- EXERCISE DATA -

********

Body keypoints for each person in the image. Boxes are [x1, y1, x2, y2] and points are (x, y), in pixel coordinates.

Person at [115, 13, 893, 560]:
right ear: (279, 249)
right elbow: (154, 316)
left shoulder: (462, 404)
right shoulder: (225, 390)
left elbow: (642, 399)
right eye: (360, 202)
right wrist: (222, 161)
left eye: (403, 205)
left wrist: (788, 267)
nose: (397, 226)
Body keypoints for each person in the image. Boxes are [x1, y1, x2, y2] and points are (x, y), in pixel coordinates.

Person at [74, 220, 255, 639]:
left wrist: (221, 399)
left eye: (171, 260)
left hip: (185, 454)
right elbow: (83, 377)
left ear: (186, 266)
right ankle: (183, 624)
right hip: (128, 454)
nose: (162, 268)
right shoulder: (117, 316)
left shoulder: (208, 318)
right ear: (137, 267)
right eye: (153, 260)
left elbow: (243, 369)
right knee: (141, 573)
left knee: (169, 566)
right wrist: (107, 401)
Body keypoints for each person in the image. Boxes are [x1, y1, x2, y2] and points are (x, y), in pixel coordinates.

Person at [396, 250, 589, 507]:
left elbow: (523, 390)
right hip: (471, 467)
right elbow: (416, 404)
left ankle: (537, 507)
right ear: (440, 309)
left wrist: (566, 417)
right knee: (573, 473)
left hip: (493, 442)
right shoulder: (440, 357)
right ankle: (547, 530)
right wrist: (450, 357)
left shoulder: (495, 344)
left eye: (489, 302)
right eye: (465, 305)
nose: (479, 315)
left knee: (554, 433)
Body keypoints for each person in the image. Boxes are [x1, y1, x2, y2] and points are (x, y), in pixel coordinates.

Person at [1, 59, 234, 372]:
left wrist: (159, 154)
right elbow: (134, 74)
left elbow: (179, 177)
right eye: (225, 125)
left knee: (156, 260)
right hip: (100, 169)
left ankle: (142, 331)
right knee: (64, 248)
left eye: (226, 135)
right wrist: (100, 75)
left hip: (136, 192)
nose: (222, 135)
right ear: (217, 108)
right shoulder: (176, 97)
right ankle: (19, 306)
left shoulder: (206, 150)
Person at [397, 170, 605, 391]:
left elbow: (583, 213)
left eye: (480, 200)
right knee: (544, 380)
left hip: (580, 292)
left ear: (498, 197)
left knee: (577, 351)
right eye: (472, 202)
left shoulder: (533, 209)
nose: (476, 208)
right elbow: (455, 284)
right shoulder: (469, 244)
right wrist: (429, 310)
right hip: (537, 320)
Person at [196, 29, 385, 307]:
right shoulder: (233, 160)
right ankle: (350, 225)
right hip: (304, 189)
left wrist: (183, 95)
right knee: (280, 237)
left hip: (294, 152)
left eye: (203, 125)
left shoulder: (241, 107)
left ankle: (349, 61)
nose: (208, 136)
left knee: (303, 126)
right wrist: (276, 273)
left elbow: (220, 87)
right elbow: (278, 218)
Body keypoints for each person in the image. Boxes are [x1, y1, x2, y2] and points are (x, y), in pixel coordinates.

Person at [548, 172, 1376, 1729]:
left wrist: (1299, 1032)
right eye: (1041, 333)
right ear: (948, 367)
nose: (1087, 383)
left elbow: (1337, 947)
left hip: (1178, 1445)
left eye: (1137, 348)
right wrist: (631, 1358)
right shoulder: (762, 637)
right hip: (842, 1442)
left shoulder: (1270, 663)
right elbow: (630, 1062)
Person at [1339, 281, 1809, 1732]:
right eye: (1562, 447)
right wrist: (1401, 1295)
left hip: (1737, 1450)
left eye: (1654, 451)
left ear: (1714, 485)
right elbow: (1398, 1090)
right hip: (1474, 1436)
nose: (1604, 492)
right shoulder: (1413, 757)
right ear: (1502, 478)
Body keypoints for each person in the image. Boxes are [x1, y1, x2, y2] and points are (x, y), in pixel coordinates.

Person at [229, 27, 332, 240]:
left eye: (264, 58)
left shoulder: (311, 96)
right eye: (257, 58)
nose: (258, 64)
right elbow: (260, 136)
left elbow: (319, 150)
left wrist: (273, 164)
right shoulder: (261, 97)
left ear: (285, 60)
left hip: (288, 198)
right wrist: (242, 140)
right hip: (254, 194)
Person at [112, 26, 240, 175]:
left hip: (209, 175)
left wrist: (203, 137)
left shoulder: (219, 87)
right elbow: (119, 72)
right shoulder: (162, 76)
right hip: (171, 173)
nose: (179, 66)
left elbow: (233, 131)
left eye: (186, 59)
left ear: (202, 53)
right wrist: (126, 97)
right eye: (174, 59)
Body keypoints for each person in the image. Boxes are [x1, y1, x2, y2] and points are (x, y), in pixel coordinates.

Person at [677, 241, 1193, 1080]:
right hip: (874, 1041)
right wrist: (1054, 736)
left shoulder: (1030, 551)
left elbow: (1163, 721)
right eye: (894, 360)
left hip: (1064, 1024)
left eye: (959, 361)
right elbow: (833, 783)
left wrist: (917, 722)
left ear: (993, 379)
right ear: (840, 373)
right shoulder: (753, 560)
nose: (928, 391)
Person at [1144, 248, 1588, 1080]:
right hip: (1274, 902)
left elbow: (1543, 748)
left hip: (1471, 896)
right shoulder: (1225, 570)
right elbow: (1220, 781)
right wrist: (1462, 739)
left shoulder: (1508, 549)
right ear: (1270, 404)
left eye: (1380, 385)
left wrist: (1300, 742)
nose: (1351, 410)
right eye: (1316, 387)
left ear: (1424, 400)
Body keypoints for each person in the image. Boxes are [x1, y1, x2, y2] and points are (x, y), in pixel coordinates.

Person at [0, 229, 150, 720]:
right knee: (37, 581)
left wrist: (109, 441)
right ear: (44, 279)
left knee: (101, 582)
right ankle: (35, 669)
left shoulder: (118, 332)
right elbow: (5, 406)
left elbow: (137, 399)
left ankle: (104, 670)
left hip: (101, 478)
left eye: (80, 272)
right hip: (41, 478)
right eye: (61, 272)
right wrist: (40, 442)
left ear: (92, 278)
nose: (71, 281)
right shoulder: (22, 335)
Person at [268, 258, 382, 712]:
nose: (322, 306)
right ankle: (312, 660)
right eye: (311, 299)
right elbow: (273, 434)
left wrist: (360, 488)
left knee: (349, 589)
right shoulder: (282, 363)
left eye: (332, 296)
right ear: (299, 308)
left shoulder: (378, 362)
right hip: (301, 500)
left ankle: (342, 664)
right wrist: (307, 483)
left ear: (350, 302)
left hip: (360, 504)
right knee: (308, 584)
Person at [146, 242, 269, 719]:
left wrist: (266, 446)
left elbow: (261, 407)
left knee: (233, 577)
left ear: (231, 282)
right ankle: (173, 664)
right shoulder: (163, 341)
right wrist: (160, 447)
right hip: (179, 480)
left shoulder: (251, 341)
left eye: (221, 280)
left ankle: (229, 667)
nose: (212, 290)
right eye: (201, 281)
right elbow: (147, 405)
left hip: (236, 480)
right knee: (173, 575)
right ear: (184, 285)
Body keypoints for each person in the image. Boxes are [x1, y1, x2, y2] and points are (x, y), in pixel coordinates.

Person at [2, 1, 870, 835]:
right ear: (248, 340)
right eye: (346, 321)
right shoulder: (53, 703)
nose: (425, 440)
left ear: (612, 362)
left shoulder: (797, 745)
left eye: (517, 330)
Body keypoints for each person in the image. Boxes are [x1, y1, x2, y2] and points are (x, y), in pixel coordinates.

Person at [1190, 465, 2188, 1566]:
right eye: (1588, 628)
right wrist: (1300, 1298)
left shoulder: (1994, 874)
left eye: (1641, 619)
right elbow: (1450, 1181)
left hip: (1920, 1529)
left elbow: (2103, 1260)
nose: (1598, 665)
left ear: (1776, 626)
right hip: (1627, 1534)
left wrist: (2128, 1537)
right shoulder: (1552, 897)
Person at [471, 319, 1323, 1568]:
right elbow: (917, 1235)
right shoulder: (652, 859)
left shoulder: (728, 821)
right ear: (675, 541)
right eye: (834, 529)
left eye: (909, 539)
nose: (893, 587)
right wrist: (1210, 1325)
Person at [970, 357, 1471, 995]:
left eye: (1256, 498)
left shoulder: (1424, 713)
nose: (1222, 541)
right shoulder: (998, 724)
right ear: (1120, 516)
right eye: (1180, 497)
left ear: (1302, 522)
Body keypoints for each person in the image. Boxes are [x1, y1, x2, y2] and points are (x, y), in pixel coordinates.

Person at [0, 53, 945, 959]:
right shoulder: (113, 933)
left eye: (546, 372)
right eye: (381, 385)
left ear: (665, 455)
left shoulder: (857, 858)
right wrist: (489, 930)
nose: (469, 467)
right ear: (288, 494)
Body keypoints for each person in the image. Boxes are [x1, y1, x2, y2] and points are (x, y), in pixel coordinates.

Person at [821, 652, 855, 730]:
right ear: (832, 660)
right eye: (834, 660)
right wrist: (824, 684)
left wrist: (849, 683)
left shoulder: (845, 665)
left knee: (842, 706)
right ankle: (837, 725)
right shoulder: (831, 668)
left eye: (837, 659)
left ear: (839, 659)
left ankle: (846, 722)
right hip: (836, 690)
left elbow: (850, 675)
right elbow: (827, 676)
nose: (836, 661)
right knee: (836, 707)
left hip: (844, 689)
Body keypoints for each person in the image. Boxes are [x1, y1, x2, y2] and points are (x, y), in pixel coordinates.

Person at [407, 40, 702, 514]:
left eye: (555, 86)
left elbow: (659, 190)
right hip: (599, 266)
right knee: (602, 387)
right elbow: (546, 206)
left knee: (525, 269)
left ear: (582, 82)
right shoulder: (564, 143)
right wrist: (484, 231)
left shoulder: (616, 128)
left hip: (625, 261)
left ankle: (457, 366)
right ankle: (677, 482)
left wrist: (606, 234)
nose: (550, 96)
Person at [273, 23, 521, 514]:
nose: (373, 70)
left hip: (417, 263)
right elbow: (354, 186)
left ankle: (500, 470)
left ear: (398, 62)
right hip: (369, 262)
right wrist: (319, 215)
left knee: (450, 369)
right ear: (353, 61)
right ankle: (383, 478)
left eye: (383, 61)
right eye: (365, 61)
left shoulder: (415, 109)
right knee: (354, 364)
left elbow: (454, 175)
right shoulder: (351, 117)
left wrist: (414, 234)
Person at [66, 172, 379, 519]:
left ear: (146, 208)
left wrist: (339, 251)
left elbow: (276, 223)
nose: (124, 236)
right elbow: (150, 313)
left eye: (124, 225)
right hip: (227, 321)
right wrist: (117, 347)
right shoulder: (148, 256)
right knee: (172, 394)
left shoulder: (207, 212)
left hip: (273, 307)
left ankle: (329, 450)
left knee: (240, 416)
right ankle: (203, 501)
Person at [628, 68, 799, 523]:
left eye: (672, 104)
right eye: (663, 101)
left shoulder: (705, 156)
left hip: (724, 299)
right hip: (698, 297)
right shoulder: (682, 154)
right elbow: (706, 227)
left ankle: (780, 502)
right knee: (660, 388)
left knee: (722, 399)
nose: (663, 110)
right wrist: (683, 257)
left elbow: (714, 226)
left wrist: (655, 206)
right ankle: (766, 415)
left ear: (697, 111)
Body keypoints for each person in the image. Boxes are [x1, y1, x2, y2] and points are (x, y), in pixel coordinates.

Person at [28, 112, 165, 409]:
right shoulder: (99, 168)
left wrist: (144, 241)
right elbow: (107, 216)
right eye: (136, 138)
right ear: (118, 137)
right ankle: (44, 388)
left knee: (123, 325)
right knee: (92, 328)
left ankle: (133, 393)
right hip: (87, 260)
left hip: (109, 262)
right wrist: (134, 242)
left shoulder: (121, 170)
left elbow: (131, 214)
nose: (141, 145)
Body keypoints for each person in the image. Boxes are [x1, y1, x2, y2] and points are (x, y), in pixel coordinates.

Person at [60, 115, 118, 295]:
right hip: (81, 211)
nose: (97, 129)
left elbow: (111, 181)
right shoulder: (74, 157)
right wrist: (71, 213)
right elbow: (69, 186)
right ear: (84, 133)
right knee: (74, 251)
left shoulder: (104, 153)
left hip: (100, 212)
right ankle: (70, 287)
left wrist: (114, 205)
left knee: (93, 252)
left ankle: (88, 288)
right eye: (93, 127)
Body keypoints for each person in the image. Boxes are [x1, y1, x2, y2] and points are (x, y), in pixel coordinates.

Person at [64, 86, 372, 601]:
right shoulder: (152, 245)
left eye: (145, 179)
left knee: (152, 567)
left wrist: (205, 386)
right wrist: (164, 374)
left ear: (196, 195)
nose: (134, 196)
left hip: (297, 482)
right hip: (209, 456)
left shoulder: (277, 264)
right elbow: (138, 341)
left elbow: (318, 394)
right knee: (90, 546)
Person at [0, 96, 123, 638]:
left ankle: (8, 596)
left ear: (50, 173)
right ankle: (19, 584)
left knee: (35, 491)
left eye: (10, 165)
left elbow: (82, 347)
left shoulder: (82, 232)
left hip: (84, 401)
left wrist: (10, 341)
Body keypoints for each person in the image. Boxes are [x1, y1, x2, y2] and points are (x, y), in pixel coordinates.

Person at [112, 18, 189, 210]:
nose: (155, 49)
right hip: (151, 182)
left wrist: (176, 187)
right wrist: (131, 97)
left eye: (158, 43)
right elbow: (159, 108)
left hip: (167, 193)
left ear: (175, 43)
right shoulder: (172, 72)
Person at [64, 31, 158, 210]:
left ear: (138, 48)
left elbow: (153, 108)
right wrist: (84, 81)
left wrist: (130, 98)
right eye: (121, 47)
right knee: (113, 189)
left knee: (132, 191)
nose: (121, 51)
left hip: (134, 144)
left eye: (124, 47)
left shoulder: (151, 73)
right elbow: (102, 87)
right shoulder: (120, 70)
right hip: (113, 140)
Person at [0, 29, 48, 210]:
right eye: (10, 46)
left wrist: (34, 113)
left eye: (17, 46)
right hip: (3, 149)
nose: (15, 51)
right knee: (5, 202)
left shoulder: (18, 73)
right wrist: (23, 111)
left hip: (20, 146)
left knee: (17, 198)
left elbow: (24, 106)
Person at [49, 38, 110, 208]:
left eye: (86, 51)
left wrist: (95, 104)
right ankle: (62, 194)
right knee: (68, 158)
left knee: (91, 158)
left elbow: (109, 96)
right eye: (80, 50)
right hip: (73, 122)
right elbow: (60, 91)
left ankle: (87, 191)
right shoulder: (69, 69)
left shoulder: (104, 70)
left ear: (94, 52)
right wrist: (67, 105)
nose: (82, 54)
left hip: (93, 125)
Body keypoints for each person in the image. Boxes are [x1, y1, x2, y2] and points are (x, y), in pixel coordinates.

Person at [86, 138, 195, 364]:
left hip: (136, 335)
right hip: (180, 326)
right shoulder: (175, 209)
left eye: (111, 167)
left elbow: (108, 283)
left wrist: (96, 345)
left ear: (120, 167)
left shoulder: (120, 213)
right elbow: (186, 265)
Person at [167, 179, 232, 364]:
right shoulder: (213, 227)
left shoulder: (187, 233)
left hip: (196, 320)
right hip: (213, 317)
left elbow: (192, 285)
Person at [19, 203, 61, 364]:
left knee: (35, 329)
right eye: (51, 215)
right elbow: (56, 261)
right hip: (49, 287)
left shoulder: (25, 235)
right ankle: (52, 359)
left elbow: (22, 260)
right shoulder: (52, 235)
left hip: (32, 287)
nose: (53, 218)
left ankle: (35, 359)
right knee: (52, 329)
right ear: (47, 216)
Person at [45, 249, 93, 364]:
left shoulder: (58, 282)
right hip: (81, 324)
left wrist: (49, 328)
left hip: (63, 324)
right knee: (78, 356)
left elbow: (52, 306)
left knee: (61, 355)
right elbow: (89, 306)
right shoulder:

********

- TASK TO CARRY OUT -
Using the records above, write out exactly the lines between the one holding "right eye: (201, 281)" and the one holding "left eye: (517, 330)", inclusive; leave everything else out.

- RESPONSE FOR THIS EXERCISE -
right eye: (201, 281)
right elbow: (147, 405)
left hip: (236, 480)
right knee: (173, 575)
right ear: (184, 285)
Body keypoints for each person in the image. Boxes are [x1, y1, x2, y2] and points are (x, y), in pixel coordinates.

Person at [2, 1, 870, 835]:
right ear: (248, 340)
right eye: (346, 321)
right shoulder: (53, 703)
nose: (425, 440)
left ear: (612, 362)
left shoulder: (797, 745)
left eye: (517, 330)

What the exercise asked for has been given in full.